Think about it...you are finding the arithmetic mean, or average, of two numbers that happen to have the same value...wouldn't you then expect the average to be the same as the two identical values?

 

[OMGMathPLS]

no, it doesn't really make sense because you guys said that it can be broken apart... so it can't be combined?

You said that sq rt 12 can become sq rt 3 + sq rt 4

something similar to that. That's probably wrong, but I'm referring to an earlier question i asked. So it just seems natural you can combine them. sorry I can't see through beyond dream but thanks for explaining it.

 

[MarkFL]

no, it doesn't really make sense because you guys said that it can be broken apart... so it can't be combined?

You said that sq rt 12 can become sq rt 3 + sq rt 4

something similar to that. That's probably wrong, but I'm referring to an earlier question i asked. So it just seems natural you can combine them. sorry I can't see through beyond dream but thanks for explaining it.

What you can do is:

$$\sqrt{12}=\sqrt{4\cdot3}=\sqrt{4}\cdot\sqrt{3}=2\sqrt{3}$$

But, you cannot do this with addition. This has to do with rules of exponents (since a square root is a rational exponent).

It is true that:

$$(ab)^c=a^cb^c$$

But it is not true that:

$$(a+b)^c=a^c+b^c$$

This is the "Freshman's Dream" in its most common form. :D

 

[OMGMathPLS]

Ok that makes sense.
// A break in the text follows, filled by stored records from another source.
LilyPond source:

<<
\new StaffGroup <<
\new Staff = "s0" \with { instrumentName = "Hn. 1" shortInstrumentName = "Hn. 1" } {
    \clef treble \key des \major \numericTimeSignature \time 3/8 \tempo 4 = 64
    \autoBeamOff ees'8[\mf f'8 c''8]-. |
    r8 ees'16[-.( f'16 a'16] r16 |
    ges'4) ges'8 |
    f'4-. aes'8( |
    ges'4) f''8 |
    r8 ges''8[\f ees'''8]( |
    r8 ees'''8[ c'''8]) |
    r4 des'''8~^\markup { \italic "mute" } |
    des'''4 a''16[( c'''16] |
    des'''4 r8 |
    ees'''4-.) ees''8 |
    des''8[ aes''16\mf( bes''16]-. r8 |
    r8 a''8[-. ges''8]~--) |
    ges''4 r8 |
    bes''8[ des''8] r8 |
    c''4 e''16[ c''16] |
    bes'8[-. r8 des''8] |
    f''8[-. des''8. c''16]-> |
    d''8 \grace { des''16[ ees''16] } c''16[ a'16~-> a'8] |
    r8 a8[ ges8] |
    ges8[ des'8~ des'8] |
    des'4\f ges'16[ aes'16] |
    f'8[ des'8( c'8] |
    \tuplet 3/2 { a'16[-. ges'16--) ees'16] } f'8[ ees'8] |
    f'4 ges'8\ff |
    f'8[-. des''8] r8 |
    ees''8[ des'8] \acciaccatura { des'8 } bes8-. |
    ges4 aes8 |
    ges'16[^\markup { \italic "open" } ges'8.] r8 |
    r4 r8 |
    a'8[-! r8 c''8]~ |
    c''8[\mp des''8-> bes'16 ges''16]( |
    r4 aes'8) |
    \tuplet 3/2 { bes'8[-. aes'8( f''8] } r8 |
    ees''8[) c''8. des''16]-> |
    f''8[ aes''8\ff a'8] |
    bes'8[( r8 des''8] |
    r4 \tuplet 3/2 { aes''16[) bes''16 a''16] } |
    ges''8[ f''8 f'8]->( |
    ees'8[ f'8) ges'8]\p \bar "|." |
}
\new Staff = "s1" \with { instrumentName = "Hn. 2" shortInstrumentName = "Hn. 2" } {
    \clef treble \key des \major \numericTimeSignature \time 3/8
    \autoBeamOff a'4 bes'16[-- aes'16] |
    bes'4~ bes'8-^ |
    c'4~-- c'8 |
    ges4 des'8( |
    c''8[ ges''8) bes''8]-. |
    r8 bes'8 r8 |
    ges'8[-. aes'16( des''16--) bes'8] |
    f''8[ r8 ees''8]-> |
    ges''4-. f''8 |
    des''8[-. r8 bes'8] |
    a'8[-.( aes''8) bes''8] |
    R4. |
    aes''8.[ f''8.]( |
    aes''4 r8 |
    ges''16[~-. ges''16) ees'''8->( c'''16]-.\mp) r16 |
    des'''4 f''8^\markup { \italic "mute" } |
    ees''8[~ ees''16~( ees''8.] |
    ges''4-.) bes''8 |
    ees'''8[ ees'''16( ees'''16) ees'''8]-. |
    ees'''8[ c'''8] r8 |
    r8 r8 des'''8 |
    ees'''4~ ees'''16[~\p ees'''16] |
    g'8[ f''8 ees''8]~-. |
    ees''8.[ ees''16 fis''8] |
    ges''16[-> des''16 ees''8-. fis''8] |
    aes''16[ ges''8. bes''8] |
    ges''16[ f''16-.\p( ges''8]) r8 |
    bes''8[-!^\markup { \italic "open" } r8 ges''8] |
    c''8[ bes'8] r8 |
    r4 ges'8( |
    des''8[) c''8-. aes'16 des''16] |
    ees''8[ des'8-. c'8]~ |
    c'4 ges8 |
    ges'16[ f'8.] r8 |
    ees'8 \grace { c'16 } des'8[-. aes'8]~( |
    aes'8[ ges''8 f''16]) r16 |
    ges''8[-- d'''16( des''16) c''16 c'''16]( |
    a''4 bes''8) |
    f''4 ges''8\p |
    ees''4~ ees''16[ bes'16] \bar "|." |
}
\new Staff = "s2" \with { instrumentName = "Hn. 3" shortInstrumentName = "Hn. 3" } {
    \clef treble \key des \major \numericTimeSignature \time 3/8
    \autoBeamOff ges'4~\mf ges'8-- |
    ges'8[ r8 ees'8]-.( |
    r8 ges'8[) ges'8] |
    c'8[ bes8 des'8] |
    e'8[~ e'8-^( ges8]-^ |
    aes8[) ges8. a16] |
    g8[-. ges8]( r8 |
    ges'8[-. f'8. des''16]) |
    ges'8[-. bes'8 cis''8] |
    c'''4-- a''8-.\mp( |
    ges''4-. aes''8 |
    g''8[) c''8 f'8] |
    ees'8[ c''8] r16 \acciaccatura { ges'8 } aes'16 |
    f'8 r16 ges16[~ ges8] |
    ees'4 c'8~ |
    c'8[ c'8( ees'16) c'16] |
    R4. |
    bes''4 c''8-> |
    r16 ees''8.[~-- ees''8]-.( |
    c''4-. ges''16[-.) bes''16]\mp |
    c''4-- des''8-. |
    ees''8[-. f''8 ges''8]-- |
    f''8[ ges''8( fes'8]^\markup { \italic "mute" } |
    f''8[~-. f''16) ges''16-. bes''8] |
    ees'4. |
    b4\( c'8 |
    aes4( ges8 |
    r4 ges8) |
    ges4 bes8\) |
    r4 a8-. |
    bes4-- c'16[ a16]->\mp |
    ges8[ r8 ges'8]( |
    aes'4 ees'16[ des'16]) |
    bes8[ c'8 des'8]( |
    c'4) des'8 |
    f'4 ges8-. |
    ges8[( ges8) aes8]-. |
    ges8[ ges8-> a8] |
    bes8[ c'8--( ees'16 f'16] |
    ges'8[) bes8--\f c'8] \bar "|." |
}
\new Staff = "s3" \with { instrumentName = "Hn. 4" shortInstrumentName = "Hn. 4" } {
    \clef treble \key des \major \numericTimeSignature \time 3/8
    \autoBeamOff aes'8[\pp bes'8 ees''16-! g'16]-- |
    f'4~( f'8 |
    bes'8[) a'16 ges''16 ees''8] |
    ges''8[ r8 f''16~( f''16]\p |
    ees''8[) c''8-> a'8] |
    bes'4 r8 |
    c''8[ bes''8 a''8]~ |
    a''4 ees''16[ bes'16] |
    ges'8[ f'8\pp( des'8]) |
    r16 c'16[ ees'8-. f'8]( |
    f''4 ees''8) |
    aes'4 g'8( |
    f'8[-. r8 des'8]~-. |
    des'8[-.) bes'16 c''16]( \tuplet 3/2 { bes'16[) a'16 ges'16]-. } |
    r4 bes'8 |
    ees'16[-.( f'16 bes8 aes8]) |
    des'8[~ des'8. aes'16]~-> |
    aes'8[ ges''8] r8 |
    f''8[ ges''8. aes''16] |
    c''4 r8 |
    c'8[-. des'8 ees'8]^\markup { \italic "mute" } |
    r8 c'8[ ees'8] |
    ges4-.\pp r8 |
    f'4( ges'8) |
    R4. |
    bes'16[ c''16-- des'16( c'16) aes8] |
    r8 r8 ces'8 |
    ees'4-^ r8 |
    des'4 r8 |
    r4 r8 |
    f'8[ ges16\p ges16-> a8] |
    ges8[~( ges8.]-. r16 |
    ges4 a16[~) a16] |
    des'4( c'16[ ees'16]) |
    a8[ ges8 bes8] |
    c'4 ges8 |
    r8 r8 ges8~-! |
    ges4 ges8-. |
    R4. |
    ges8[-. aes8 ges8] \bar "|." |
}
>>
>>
I can only be done with mult and division but not sub and add.

Because a term is only addition but a factor is like multiplication. And more can be done with that.

 

[MarkFL]

I wanted to reiterate my point earlier about the mean of two identical values being the same as the two values. Suppose there are two people and both weigh 150 lb. Wouldn't you then expect the average weight of the two people to be 150 lb.?

Suppose our two data values are $x$. Then the mean is:

$$\overline{x}=\frac{x+x}{2}=\frac{2x}{2}=x$$

So, this corresponds to the fact that if we are given two points in the $xy$-plane and both points are on the same horizontal or vertical line, then the mid-point will also be on this line. Does this make sense intuitively?

 

[OMGMathPLS]

You make sense. I am just new at this.

I don't know why the sq rt had to stay.

 

[MarkFL]

You make sense. I am just new at this.

I don't know why the sq rt had to stay.

Both points lie along the line $x=\sqrt{2}$, and so the $x$-coordinate of the mid-point must lie along this line also, and so the $x$-coordinate of the mid-point has to be $\sqrt{2}$. :D

 

[OMGMathPLS]

Both points lie along the line $x=\sqrt{2}$, and so the $x$-coordinate of the mid-point must lie along this line also, and so the $x$-coordinate of the mid-point has to be $\sqrt{2}$. :D

because it's already in that form
keep it that way